Material to process »

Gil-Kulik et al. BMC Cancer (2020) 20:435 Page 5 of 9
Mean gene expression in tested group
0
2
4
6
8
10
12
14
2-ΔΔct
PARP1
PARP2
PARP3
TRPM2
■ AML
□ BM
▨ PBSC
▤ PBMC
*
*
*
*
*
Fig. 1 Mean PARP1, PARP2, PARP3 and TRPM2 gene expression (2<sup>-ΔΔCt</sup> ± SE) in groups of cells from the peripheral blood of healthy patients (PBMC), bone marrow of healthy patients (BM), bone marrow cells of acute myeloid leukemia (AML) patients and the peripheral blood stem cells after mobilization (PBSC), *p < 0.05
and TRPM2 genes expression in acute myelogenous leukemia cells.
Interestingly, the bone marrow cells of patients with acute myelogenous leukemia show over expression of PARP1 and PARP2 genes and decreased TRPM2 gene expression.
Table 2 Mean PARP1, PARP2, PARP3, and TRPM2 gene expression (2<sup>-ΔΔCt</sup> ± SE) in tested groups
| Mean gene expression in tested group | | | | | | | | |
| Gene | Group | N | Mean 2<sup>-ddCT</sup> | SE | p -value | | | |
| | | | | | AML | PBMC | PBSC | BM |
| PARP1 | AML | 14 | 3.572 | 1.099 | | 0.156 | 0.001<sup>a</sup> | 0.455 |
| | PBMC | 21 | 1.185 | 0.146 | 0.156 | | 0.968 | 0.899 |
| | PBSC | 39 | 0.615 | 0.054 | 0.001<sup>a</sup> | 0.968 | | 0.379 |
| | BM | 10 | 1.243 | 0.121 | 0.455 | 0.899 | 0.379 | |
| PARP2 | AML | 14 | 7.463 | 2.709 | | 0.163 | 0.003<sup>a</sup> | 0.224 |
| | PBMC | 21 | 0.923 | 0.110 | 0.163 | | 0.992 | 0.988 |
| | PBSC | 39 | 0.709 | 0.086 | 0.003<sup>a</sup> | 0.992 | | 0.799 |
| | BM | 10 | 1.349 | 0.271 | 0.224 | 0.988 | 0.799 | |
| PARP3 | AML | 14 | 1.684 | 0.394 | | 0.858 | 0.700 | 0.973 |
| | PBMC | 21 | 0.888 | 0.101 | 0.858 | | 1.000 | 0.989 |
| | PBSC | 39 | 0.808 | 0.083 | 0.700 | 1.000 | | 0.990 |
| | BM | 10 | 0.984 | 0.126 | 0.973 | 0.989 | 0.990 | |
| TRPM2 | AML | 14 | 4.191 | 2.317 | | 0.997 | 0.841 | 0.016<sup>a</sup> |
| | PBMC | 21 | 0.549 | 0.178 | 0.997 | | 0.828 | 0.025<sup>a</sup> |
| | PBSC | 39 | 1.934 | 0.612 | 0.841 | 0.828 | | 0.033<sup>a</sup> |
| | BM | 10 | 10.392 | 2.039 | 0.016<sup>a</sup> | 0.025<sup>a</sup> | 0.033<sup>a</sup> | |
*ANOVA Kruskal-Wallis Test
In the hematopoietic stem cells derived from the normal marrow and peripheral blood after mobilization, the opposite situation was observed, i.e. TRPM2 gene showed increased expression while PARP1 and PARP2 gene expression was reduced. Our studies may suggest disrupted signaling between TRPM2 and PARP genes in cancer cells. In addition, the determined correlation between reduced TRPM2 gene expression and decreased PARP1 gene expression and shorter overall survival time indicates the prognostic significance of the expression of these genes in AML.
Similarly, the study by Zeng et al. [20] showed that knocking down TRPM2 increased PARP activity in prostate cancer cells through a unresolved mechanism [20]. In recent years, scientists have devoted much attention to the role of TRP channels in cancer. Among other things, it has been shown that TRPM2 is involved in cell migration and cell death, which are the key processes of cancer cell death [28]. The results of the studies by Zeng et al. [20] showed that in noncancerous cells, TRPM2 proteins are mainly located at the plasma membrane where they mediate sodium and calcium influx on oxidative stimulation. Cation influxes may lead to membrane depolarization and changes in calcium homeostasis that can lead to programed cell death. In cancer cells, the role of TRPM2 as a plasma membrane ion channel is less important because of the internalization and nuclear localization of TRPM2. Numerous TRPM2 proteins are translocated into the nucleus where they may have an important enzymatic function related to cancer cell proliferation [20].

==

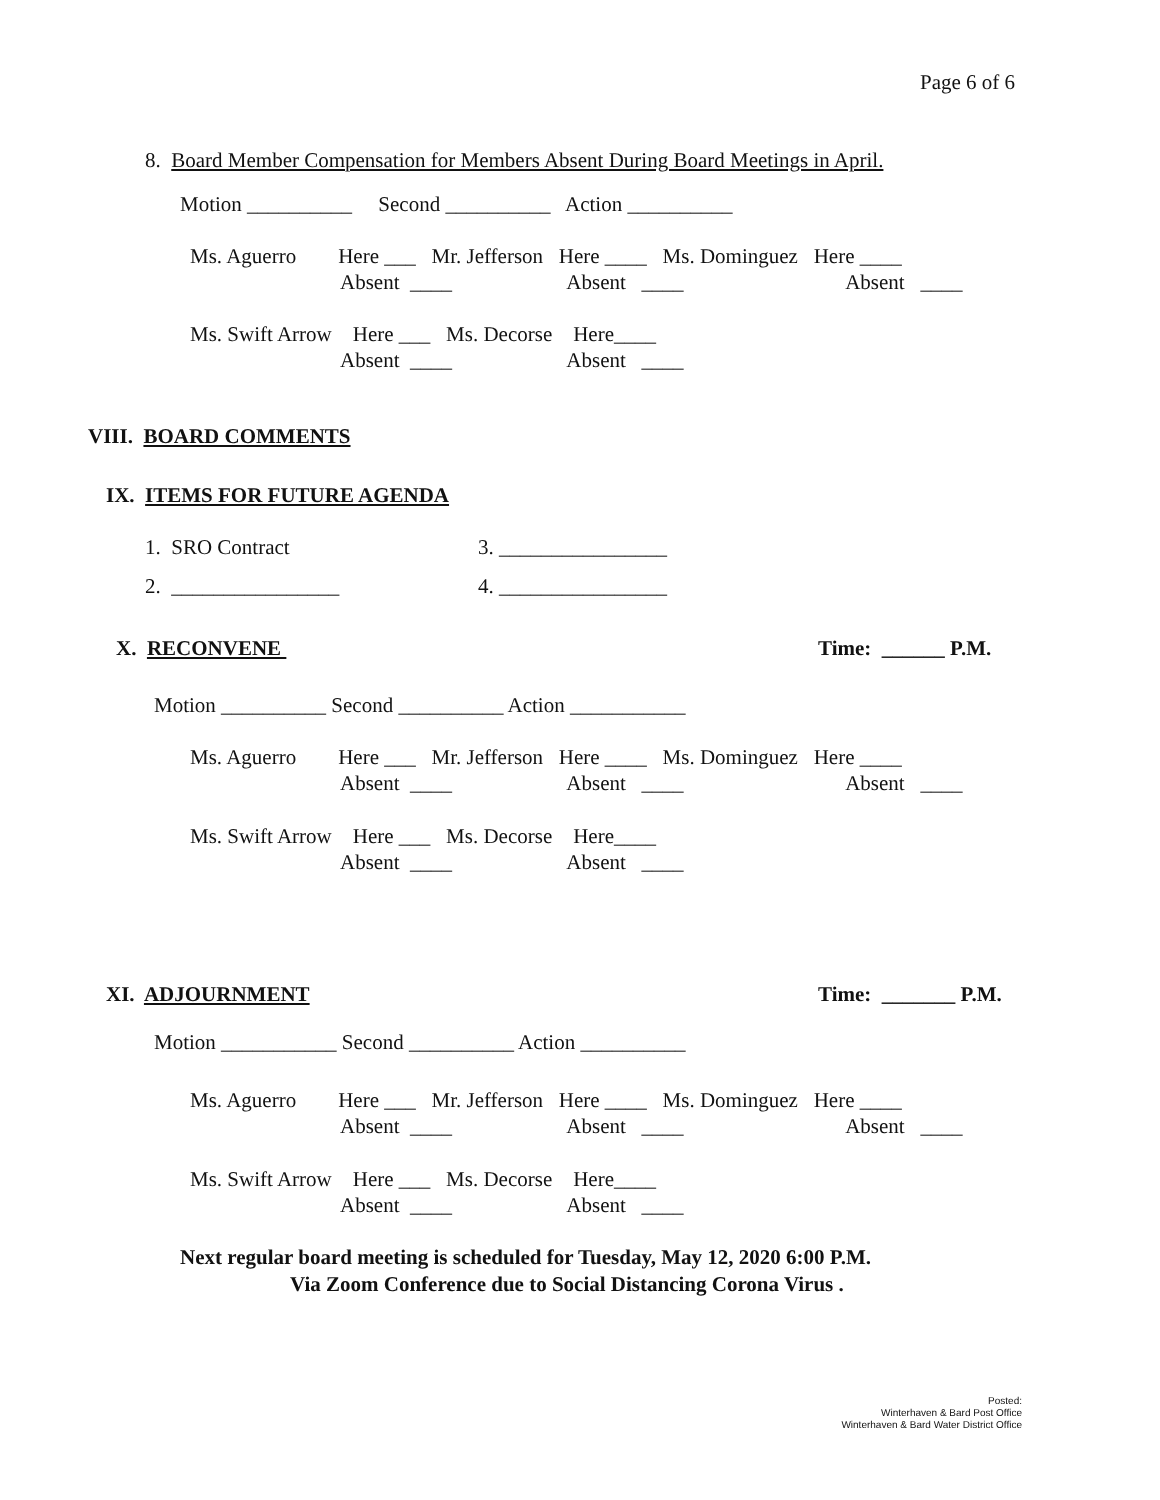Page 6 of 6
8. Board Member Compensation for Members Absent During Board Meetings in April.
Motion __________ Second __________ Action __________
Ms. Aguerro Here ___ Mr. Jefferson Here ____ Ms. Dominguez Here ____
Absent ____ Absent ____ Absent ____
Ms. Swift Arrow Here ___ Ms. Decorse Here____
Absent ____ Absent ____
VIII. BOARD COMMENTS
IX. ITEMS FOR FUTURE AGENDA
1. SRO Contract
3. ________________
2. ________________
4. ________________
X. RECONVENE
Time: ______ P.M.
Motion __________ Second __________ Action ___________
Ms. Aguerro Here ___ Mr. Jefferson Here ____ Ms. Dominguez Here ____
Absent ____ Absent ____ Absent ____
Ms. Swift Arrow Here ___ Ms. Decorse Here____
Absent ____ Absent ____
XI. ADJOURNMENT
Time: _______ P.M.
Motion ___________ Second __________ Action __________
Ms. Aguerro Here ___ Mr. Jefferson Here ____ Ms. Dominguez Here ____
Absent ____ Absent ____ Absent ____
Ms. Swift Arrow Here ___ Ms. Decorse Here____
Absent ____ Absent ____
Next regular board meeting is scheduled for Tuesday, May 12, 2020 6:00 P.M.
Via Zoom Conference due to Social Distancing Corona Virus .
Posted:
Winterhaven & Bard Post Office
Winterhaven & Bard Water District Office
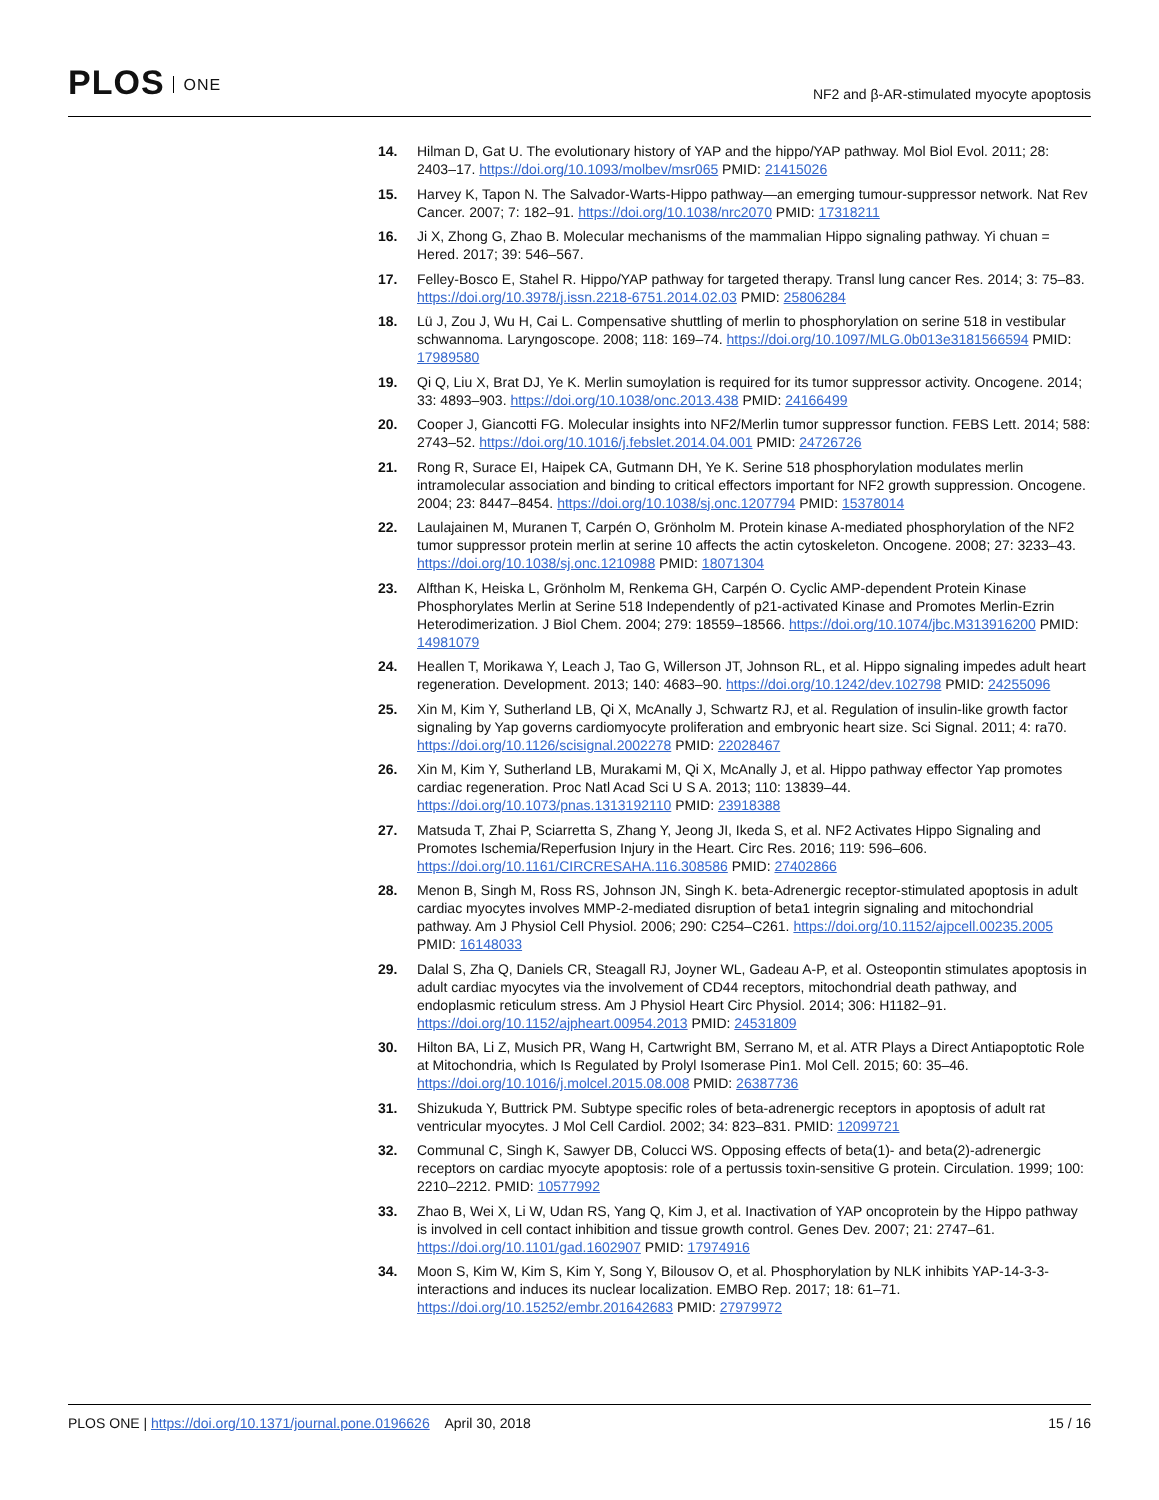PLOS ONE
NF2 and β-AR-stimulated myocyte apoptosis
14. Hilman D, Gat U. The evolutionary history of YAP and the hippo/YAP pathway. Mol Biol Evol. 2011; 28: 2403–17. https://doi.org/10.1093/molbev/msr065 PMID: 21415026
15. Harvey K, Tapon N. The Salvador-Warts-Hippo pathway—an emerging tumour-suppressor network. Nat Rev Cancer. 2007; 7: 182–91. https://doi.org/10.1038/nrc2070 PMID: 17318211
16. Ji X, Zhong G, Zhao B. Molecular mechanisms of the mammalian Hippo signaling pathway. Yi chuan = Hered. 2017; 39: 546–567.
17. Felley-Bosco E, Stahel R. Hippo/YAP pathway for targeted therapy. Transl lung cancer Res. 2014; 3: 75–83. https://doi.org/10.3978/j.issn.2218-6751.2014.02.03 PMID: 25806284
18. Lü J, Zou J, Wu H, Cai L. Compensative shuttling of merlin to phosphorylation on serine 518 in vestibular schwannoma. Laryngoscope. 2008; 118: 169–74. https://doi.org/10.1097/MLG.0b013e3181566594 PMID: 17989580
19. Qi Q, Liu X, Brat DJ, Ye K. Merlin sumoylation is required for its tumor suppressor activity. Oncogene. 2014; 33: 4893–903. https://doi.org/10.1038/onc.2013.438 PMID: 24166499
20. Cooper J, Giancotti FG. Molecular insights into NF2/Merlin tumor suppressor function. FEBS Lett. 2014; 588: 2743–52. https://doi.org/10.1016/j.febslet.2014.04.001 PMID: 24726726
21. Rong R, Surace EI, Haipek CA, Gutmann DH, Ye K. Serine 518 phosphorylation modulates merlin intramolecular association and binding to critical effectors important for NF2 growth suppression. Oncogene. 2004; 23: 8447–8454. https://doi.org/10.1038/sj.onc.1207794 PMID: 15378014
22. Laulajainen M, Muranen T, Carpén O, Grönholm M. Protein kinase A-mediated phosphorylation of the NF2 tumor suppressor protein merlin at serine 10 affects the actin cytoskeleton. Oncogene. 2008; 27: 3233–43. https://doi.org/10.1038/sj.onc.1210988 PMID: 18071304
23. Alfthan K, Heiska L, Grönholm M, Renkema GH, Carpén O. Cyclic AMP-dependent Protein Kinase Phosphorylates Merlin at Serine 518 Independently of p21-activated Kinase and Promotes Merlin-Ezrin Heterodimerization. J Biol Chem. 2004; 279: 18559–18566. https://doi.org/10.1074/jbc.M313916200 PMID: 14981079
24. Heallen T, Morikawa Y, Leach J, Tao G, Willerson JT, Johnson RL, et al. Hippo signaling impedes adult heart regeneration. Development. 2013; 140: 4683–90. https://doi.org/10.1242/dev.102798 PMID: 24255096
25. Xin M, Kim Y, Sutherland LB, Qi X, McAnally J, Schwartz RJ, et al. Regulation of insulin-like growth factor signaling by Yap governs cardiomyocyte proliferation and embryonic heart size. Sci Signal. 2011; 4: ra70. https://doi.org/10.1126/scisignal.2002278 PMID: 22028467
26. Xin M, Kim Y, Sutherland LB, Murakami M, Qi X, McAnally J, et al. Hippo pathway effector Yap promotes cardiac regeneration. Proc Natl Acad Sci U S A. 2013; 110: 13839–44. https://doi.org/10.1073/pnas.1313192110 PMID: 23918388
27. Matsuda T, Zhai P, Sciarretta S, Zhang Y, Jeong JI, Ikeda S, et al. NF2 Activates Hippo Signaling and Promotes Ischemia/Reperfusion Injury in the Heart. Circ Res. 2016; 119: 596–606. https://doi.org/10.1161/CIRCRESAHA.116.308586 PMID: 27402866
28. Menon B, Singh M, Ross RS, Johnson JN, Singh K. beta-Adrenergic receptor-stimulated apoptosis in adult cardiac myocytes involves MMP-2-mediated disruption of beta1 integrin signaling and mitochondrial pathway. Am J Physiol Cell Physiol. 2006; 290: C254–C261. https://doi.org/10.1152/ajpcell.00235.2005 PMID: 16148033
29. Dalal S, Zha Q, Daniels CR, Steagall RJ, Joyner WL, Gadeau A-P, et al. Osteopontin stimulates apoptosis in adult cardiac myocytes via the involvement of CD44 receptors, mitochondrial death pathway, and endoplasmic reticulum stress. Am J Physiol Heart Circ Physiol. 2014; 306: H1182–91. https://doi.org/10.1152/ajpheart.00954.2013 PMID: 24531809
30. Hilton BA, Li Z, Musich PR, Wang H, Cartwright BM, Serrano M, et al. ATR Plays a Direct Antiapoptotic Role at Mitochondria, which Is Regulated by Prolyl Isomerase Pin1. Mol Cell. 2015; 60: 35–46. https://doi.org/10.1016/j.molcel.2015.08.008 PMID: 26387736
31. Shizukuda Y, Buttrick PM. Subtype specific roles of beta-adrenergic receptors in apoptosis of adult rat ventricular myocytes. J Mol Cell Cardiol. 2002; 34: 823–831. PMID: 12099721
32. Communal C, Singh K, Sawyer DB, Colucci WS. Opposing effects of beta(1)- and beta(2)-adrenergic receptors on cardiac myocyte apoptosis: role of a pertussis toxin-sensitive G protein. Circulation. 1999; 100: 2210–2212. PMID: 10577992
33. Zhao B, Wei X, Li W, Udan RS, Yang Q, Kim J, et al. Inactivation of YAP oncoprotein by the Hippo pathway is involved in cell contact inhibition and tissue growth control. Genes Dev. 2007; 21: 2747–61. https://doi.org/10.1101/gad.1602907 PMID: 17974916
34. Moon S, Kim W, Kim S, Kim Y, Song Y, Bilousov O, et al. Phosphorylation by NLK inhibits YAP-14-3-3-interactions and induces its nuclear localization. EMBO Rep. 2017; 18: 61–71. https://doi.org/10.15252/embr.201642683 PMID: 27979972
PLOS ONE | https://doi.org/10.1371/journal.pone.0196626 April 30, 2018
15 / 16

Description of the task » Copy every line of the records above that contains "Bard".

Written reply »
Winterhaven & Bard Post Office
Winterhaven & Bard Water District Office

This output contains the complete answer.